Her first 2013 release was the crime thriller Broken City, directed by Allen Hughes and where she co-starred with Mark Wahlberg and Russell Crowe. The film centers on a private detective (played by Wahlberg) who is hired by the mayor of New York (Crowe) to uncover the identity of the lover of his wife (who is played by Zeta-Jones). Going largely unnoticed at the box office, the movie also garnered negative reviews. However, the actress was singled out for her part. The Hollywood Reporter noted that she “looks like class itself and nicely underplays”, and Globe and Mail observed that the actress “does a fair, if incongruous, impersonation of a forties vamp”. She subsequently appeared in Steven Soderbergh‘s Side Effects (their third collaboration), opposite Channing Tatum, Jude Law and Rooney Mara.The film, where she played Dr. Victoria Siebert, concerns the ramifications of an event following a young woman being prescribed antidepressant drugs, in particular the fictional new drug Ablixa (alipazone). Critical reaction towards the movie was unanimously positive. Toronto Star found her performance to be “electric”, and Express.co.uk concluded that “there was an enjoyably silky turn” from her. It was released on 8 February 2013 and was a moderate commercial success, with a gross total of US$63 million on a production budget of US$30 million.
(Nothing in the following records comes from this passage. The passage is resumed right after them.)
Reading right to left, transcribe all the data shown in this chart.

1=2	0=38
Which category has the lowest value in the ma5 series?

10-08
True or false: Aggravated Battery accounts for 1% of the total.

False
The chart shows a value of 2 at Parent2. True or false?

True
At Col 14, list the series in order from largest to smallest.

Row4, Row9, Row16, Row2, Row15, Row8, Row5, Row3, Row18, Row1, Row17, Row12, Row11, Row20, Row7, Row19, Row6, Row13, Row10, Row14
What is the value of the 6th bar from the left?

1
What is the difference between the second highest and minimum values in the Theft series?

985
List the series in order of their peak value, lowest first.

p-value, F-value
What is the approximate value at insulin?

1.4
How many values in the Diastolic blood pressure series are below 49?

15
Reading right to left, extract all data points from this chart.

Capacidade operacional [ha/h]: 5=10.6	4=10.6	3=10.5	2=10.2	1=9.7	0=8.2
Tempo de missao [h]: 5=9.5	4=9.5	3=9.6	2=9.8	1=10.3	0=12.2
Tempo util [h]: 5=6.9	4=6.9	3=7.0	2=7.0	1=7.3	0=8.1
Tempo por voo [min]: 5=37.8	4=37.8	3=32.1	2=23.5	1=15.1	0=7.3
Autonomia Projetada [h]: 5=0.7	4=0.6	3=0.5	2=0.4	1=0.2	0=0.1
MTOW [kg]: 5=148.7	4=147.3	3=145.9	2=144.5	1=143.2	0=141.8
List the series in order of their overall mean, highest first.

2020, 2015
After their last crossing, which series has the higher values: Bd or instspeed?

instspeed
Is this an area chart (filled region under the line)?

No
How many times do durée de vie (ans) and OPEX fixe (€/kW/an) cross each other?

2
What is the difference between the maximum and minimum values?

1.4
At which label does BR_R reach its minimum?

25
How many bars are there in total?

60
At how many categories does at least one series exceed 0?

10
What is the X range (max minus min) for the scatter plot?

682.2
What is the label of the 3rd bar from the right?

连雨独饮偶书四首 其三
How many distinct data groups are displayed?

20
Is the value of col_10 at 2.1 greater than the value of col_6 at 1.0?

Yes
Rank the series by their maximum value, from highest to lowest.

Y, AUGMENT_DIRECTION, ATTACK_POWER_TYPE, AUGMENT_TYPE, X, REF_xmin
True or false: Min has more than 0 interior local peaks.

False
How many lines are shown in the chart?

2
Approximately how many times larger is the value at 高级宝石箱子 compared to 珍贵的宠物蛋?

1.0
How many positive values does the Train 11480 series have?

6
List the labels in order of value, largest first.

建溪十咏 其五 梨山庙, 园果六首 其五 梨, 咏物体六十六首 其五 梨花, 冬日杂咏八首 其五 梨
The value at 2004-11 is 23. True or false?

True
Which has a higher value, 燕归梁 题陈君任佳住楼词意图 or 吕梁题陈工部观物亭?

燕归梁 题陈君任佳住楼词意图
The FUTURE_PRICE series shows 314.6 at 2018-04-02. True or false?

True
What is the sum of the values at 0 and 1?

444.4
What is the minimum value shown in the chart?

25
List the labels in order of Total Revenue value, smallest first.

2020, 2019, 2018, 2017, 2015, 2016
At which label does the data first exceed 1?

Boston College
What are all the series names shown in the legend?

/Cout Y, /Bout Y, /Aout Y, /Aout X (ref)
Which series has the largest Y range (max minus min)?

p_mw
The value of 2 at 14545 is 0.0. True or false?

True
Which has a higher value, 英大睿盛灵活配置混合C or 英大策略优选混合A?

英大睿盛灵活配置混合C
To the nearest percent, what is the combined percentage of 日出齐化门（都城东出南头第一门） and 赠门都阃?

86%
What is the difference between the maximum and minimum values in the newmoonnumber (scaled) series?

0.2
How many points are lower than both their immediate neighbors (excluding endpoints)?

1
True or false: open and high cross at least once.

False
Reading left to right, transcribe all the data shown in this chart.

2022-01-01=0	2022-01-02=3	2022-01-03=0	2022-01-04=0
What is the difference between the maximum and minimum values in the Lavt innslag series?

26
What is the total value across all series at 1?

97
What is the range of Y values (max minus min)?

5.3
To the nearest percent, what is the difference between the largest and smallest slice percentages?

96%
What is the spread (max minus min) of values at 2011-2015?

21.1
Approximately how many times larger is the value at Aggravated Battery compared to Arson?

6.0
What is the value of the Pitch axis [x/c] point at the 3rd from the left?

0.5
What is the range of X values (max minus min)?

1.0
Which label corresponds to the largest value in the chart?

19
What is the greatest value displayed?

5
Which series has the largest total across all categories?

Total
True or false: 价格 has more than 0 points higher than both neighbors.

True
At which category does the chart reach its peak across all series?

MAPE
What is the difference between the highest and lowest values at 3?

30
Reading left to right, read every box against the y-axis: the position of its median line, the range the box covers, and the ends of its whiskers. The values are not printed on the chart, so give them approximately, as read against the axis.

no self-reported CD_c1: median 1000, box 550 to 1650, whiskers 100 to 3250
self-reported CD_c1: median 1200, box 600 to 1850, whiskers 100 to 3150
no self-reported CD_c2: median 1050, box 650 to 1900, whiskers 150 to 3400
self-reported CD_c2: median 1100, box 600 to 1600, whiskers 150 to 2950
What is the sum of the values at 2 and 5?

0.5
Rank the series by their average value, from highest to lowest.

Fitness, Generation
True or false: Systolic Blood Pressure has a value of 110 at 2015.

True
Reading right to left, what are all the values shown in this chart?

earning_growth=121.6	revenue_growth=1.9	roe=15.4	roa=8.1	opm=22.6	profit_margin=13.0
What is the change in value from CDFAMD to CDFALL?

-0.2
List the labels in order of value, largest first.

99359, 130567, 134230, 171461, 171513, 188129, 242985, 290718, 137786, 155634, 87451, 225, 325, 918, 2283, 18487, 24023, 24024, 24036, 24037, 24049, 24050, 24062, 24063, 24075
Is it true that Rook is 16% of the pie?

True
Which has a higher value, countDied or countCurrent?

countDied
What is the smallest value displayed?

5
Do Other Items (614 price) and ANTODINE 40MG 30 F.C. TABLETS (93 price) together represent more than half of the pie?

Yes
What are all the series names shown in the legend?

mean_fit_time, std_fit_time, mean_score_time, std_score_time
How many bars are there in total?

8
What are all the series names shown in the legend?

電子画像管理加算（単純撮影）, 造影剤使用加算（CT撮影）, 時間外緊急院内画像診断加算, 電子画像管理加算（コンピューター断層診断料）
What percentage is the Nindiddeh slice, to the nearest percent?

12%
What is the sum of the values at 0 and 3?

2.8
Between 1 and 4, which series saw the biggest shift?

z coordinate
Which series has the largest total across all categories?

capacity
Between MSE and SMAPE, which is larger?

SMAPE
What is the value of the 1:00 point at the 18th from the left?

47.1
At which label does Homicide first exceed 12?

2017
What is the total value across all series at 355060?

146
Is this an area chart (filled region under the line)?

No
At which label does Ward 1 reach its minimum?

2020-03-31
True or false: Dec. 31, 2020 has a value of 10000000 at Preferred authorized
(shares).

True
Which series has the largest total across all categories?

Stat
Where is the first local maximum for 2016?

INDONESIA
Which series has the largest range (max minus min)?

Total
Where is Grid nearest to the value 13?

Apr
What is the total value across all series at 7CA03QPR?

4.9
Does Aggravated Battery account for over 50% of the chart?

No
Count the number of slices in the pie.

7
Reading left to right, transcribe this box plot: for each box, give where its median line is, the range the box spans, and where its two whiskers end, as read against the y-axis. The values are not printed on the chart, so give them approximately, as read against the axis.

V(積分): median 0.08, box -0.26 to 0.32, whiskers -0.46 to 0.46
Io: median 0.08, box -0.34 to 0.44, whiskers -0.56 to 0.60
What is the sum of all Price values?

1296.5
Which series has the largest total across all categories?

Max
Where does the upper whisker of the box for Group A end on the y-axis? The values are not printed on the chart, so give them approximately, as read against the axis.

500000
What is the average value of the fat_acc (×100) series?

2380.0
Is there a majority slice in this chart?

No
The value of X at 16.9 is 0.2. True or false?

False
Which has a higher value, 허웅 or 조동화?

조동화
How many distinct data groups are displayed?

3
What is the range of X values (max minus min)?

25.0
She next appeared as Russian agent Katya in the action comedy sequel RED 2, which opened on 19 July 2013. In the film, she co-starred with Helen Mirren, Mary-Louise Parker, John Malkovich, and Bruce Willis. Zeta-Jones was drawn to appear in the project as she was initially attracted to its “concept […] the action, the humour, the tongue-in-cheek quality of it”, as she once described it to The Telegraph. The movie also gave her the chance to work for the third time with Willis, with whom she had always loved working. “When I watched the [movie] the other day for the first time, it just kind of jumps from the screen how much fun we’re having and the audience will have a lot of fun watching it.” The movie received mixed reviews. Daily Mail found the actress “over-the-top” and “unfunny” as her character, but USA Today positively pointed out her and co-star Parker calling them “terrific”. Upon its release, the crime caper feature grossed US$148 million worldwide, from a budget of US$84 million.
Zeta-Jones is set to star in Dad’s Army, an upcoming British war comedy film slated to be released on 5 February 2016. She will play a glamorous journalist named Rose Winters, who is sent to report on the Walmington-on-Sea Home Guard platoon. She also stars in the crime biopic The Godmother, about former drug lord Griselda Blanco, known as the Cocaine Godmother. Principal photography began on 29 June 2015, and a theatrical release is scheduled for 2016.